Entries taken from a collection:
+ + + + + + +
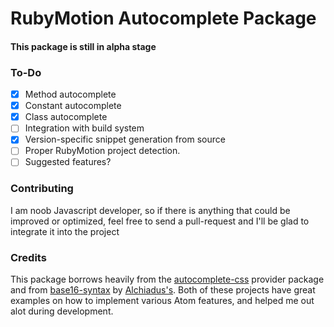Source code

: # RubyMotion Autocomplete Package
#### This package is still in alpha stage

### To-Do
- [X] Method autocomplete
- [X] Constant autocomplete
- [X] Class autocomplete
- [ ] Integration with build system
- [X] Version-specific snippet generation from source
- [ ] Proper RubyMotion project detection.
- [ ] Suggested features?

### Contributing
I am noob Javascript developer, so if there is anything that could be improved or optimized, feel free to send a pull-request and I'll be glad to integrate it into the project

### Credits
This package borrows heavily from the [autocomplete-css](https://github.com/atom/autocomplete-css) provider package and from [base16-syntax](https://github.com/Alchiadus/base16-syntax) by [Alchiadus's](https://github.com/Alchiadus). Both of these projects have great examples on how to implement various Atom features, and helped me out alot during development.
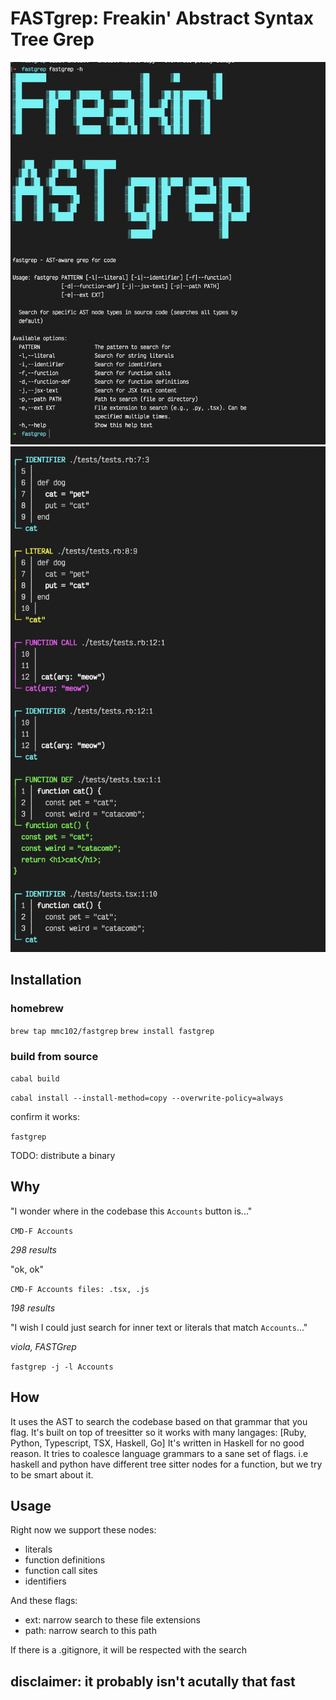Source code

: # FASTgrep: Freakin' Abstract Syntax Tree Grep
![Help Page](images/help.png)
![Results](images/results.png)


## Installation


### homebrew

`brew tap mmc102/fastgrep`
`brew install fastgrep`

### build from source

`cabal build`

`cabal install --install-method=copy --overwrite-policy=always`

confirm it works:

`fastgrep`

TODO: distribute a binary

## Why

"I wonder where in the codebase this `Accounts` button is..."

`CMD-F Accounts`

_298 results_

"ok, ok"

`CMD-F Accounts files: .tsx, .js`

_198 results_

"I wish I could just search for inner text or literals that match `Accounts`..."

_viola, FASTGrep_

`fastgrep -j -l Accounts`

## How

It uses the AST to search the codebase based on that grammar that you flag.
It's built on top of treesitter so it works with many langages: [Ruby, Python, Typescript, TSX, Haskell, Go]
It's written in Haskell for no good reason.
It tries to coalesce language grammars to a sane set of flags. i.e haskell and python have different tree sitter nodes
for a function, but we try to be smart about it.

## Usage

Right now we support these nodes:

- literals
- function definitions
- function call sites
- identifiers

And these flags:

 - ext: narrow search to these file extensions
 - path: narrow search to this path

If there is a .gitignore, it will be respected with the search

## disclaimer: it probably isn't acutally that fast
+ + + + + + +
> **YOUR TASK**
Each of the lines above should be transcribed exactly; no image is to be copied.

> **OUTPUT**
Source code

: # RubyMotion Autocomplete Package
#### This package is still in alpha stage

### To-Do
- [X] Method autocomplete
- [X] Constant autocomplete
- [X] Class autocomplete
- [ ] Integration with build system
- [X] Version-specific snippet generation from source
- [ ] Proper RubyMotion project detection.
- [ ] Suggested features?

### Contributing
I am noob Javascript developer, so if there is anything that could be improved or optimized, feel free to send a pull-request and I'll be glad to integrate it into the project

### Credits
This package borrows heavily from the [autocomplete-css](https://github.com/atom/autocomplete-css) provider package and from [base16-syntax](https://github.com/Alchiadus/base16-syntax) by [Alchiadus's](https://github.com/Alchiadus). Both of these projects have great examples on how to implement various Atom features, and helped me out alot during development.
Source code

: # FASTgrep: Freakin' Abstract Syntax Tree Grep
![Help Page](images/help.png)
![Results](images/results.png)


## Installation


### homebrew

`brew tap mmc102/fastgrep`
`brew install fastgrep`

### build from source

`cabal build`

`cabal install --install-method=copy --overwrite-policy=always`

confirm it works:

`fastgrep`

TODO: distribute a binary

## Why

"I wonder where in the codebase this `Accounts` button is..."

`CMD-F Accounts`

_298 results_

"ok, ok"

`CMD-F Accounts files: .tsx, .js`

_198 results_

"I wish I could just search for inner text or literals that match `Accounts`..."

_viola, FASTGrep_

`fastgrep -j -l Accounts`

## How

It uses the AST to search the codebase based on that grammar that you flag.
It's built on top of treesitter so it works with many langages: [Ruby, Python, Typescript, TSX, Haskell, Go]
It's written in Haskell for no good reason.
It tries to coalesce language grammars to a sane set of flags. i.e haskell and python have different tree sitter nodes
for a function, but we try to be smart about it.

## Usage

Right now we support these nodes:

- literals
- function definitions
- function call sites
- identifiers

And these flags:

 - ext: narrow search to these file extensions
 - path: narrow search to this path

If there is a .gitignore, it will be respected with the search

## disclaimer: it probably isn't acutally that fast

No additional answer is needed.